Ela gostava de observar o brilho das estrelas antes de dormir. Ele fazia o mesmo. E, sem combinar, criaram um ritual silencioso: sempre que a saudade apertava, procuravam a Lua e imaginavam que o outro também estava olhando para ela.
O tempo passou. Vieram dias de alegria, noites de incerteza e momentos em que a distância parecia grande demais. Mas o amor deles era paciente. Não se media por abraços que faltavam, mas pela certeza de que existiam um no coração do outro.
Em cada mensagem havia carinho. Em cada ligação, um pedaço de aconchego. E em cada despedida, uma promessa de reencontro.

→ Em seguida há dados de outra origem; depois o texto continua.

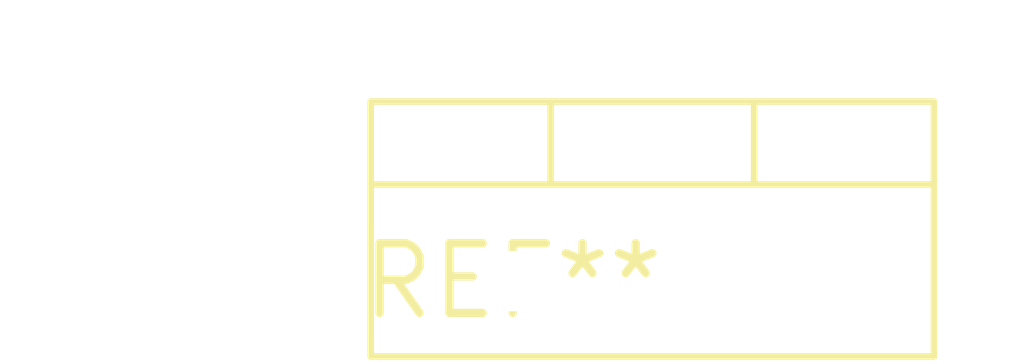
<source format=kicad_pcb>
(kicad_pcb (version 20240108) (generator pcbnew)

  (general
    (thickness 1.6)
  )

  (paper "A4")
  (layers
    (0 "F.Cu" signal)
    (31 "B.Cu" signal)
    (32 "B.Adhes" user "B.Adhesive")
    (33 "F.Adhes" user "F.Adhesive")
    (34 "B.Paste" user)
    (35 "F.Paste" user)
    (36 "B.SilkS" user "B.Silkscreen")
    (37 "F.SilkS" user "F.Silkscreen")
    (38 "B.Mask" user)
    (39 "F.Mask" user)
    (40 "Dwgs.User" user "User.Drawings")
    (41 "Cmts.User" user "User.Comments")
    (42 "Eco1.User" user "User.Eco1")
    (43 "Eco2.User" user "User.Eco2")
    (44 "Edge.Cuts" user)
    (45 "Margin" user)
    (46 "B.CrtYd" user "B.Courtyard")
    (47 "F.CrtYd" user "F.Courtyard")
    (48 "B.Fab" user)
    (49 "F.Fab" user)
    (50 "User.1" user)
    (51 "User.2" user)
    (52 "User.3" user)
    (53 "User.4" user)
    (54 "User.5" user)
    (55 "User.6" user)
    (56 "User.7" user)
    (57 "User.8" user)
    (58 "User.9" user)
  )

  (setup
    (pad_to_mask_clearance 0)
    (pcbplotparams
      (layerselection 0x00010fc_ffffffff)
      (plot_on_all_layers_selection 0x0000000_00000000)
      (disableapertmacros false)
      (usegerberextensions false)
      (usegerberattributes false)
      (usegerberadvancedattributes false)
      (creategerberjobfile false)
      (dashed_line_dash_ratio 12.000000)
      (dashed_line_gap_ratio 3.000000)
      (svgprecision 4)
      (plotframeref false)
      (viasonmask false)
      (mode 1)
      (useauxorigin false)
      (hpglpennumber 1)
      (hpglpenspeed 20)
      (hpglpendiameter 15.000000)
      (dxfpolygonmode false)
      (dxfimperialunits false)
      (dxfusepcbnewfont false)
      (psnegative false)
      (psa4output false)
      (plotreference false)
      (plotvalue false)
      (plotinvisibletext false)
      (sketchpadsonfab false)
      (subtractmaskfromsilk false)
      (outputformat 1)
      (mirror false)
      (drillshape 1)
      (scaleselection 1)
      (outputdirectory "")
    )
  )

  (net 0 "")

  (footprint "TO-220-2_Vertical" (layer "F.Cu") (at 0 0))

)

</source>
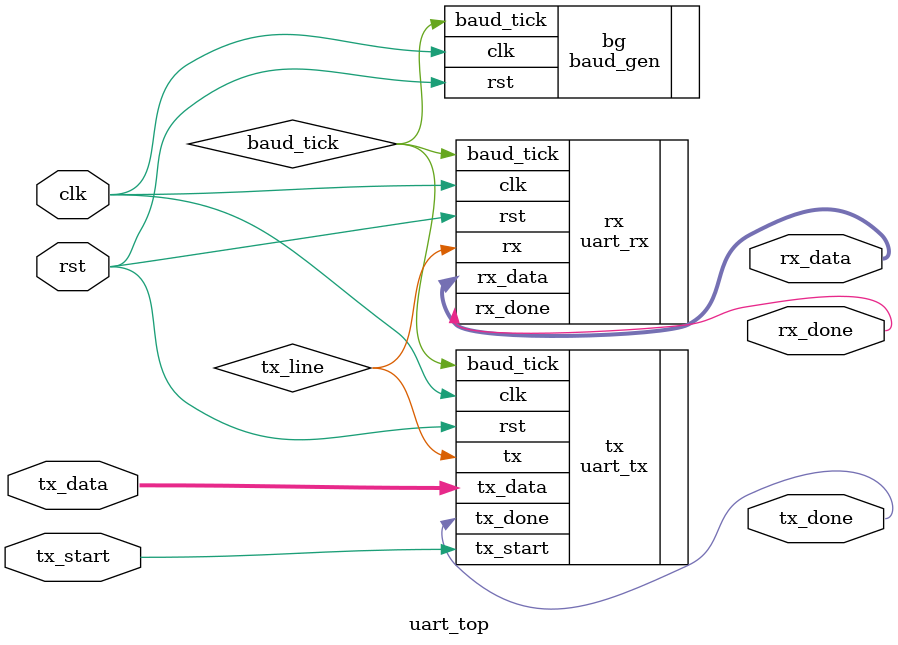
<source format=v>
`timescale 1ns / 1ps


module uart_top (
    input  wire clk,
    input  wire rst,
    input  wire tx_start,
    input  wire [7:0] tx_data,
    output wire [7:0] rx_data,
    output wire tx_done,
    output wire rx_done
);

    wire baud_tick;
    wire tx_line;

    baud_gen bg (
        .clk(clk),
        .rst(rst),
        .baud_tick(baud_tick)
    );

    uart_tx tx (
        .clk(clk),
        .rst(rst),
        .baud_tick(baud_tick),
        .tx_start(tx_start),
        .tx_data(tx_data),
        .tx(tx_line),
        .tx_done(tx_done)
    );

    uart_rx rx (
        .clk(clk),
        .rst(rst),
        .baud_tick(baud_tick),
        .rx(tx_line),      // loopback
        .rx_data(rx_data),
        .rx_done(rx_done)
    );

endmodule


</source>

Muitas pessoas diziam que a distância enfraquece os sentimentos. Eles descobriram o contrário. Aprenderam a amar além da presença, a valorizar cada palavra, cada sorriso compartilhado por uma tela e cada sonho construído juntos.
Então chegou o dia tão esperado.
Quando finalmente se encontraram, não houve necessidade de grandes discursos. O abraço falou por tudo. Era como se o tempo, a saudade e os quilômetros desaparecessem naquele instante.
E eles entenderam uma verdade simples e bonita:
A distância nunca foi o que os separava. Porque dois corações que se escolhem de verdade sempre encontram um caminho para permanecer juntos.
Desde então, quando alguém perguntava qual era o segredo do amor deles, apenas sorriam.
Pois sabiam que o amor verdadeiro não mora na proximidade dos corpos, mas na conexão das almas.